Up until the past few years, if you wanted to find out if you were a descendant, say, of the first settlers to arrive on the Mayflower, you had to have two things: lots of time and the detective skills of Sherlock Holmes.
But that has all changed. Now, millions of people are using computer software and the Internet to open windows to the past. AOL's online advisor and author of Wired in a Week Regina Lewis appeared on The Saturday Early Show to discuss the trend in online genealogy.
It used to be that you needed to locate and then sort through mountains of paper records to compile your genealogy.
The online process is very much the same, but like so many other things the Internet has made it faster, easier and more accessible. What used to take years and dozens of trips to government agencies and local libraries, can now take weeks or months and be done from the comfort of your home.

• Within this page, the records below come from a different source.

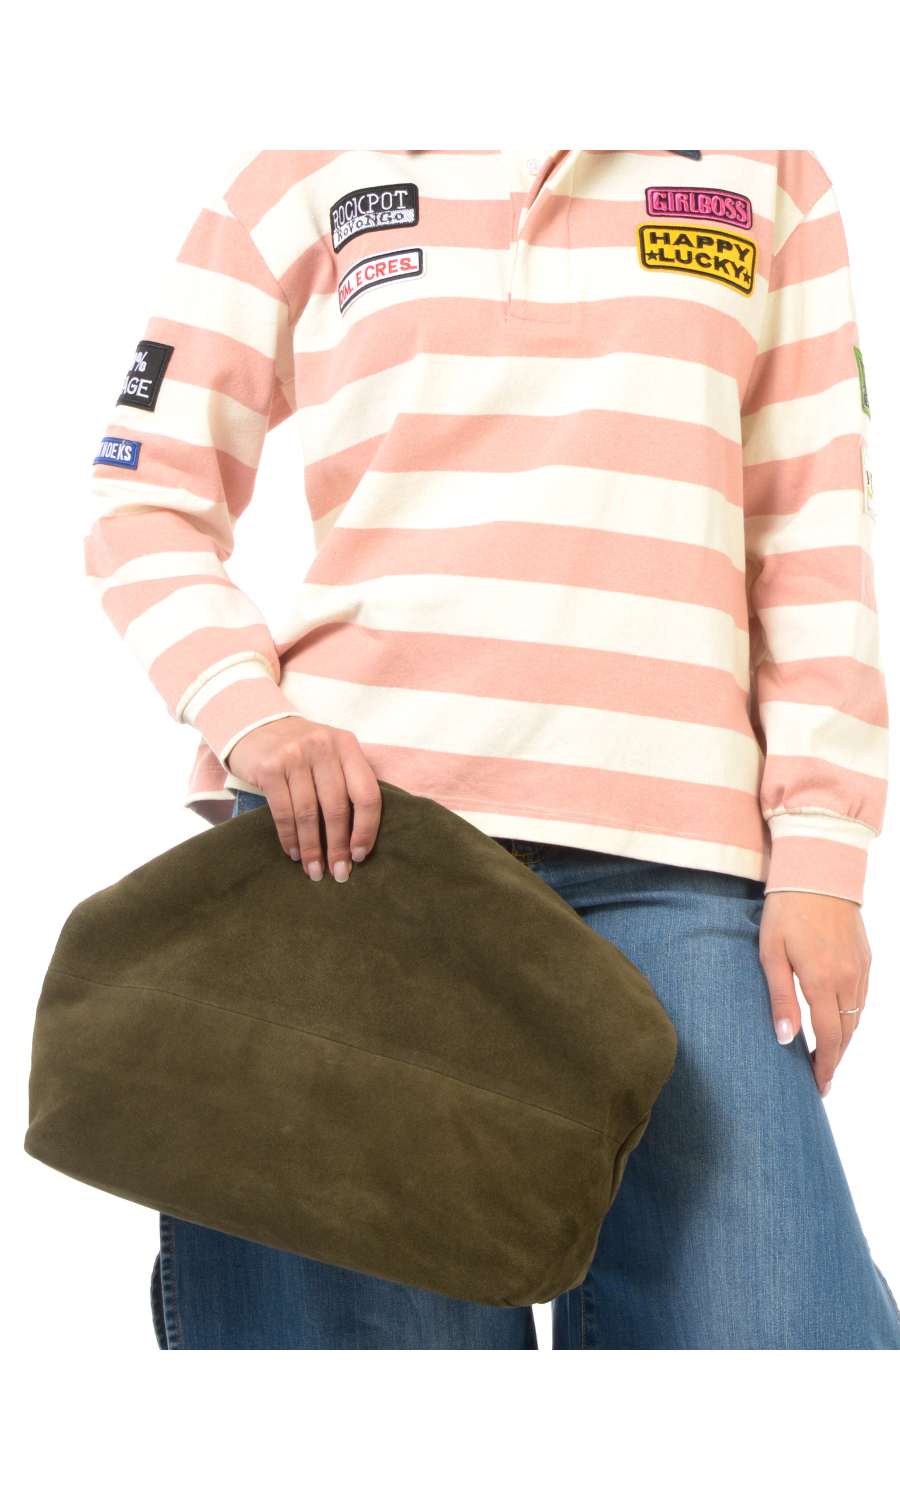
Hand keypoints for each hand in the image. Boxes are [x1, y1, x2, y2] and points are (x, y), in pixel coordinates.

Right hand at [226, 716, 382, 881]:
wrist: (255, 725)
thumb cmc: (300, 749)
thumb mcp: (330, 754)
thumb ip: (347, 781)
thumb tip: (356, 838)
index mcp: (347, 744)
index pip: (367, 793)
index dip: (366, 829)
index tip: (360, 855)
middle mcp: (323, 746)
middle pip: (337, 808)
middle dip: (338, 847)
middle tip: (338, 873)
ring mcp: (294, 755)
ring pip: (308, 814)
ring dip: (312, 848)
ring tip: (314, 870)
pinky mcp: (269, 767)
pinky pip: (283, 812)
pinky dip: (290, 837)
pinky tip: (293, 852)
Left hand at [759, 891, 870, 1095]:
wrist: (818, 871)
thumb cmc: (786, 911)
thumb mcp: (771, 953)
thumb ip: (780, 998)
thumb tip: (786, 1039)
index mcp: (823, 981)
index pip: (830, 1039)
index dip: (825, 1066)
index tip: (818, 1087)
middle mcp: (848, 979)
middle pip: (847, 1034)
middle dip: (835, 1059)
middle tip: (820, 1079)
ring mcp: (861, 968)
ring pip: (857, 1017)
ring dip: (844, 1039)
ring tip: (826, 1055)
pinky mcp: (866, 957)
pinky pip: (862, 997)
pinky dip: (852, 1015)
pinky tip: (839, 1020)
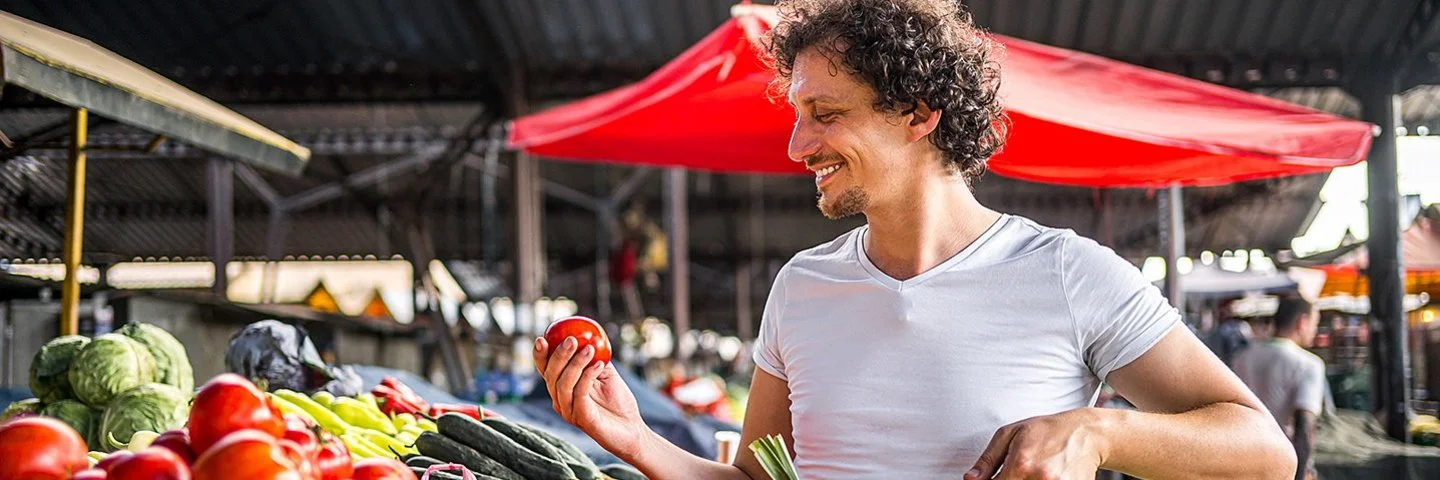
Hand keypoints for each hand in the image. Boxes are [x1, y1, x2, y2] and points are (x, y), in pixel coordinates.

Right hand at [534, 337, 646, 456]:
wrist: (631, 427)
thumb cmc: (617, 401)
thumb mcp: (605, 373)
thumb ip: (594, 356)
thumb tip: (589, 335)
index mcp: (562, 389)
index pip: (545, 370)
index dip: (540, 355)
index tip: (543, 338)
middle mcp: (561, 401)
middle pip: (550, 375)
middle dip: (559, 355)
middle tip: (571, 339)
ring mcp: (569, 411)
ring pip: (563, 384)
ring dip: (576, 363)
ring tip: (590, 349)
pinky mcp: (582, 419)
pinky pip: (579, 393)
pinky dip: (588, 376)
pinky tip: (599, 365)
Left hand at [966, 408, 1109, 479]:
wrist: (1086, 433)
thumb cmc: (1047, 430)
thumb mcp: (1010, 434)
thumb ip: (987, 460)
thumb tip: (970, 479)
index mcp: (1021, 462)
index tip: (998, 479)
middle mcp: (1039, 477)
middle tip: (1017, 473)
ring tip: (1031, 473)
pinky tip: (1044, 476)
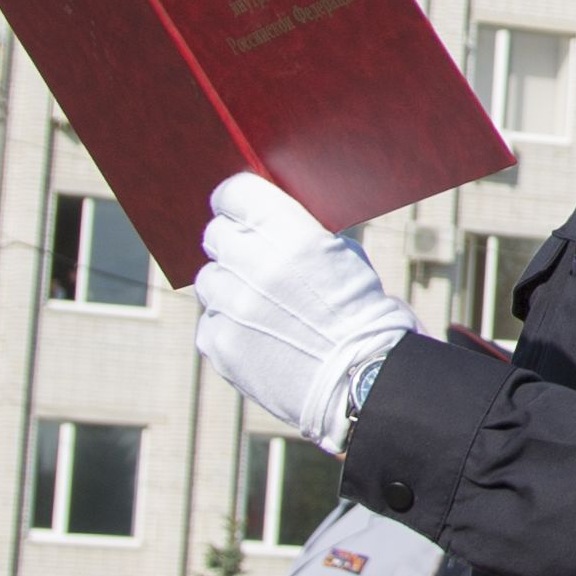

With a few basic pieces of information, a little determination and an Internet connection, the roots to your family tree just might be waiting for you online.
Here are some Web sites for people looking to trace their roots online:
All of these sites work pretty much the same way. You'll need names of ancestors, places and dates of birth, marriages, Social Security numbers and any other information you can gather.
You will probably be deluged with information. Experts caution that you need to verify the information and data you collect to make sure it really pertains to your family, not another family that might have the same last name.
There are two kinds of information - facts and data from government sources like the Social Security Death Index and information from other people in message boards. In the latter case, the onus is on you to contact the person who posted it to verify where they got it from or to independently verify it by crosschecking it with another source or something you know to be true.
On average, compiling a comprehensive online family history will run about $40. That compares to $40 per hour for hiring a professional genealogist. Major Internet service providers like America Online and CompuServe have responded to the demand for this type of service by pulling together a lot of the best free content into a special genealogy area with genealogy message boards and groups sorted by last name.
But, by far, the biggest investment you'll make is time. You won't go online and get instant ancestors. And doing a thorougsearch and properly crosschecking the facts is a significant - albeit extremely rewarding - undertaking. It may even be life saving.
While doing research for this segment, AOL spoke with one woman who began looking into her husband's family history about a year ago. She discovered the family had a potentially fatal blood vessel disorder that was being passed down through generations. She identified, contacted and informed her extended family members of this. Many have since been tested, and at least one has undergone corrective surgery that her doctors believe probably saved her life.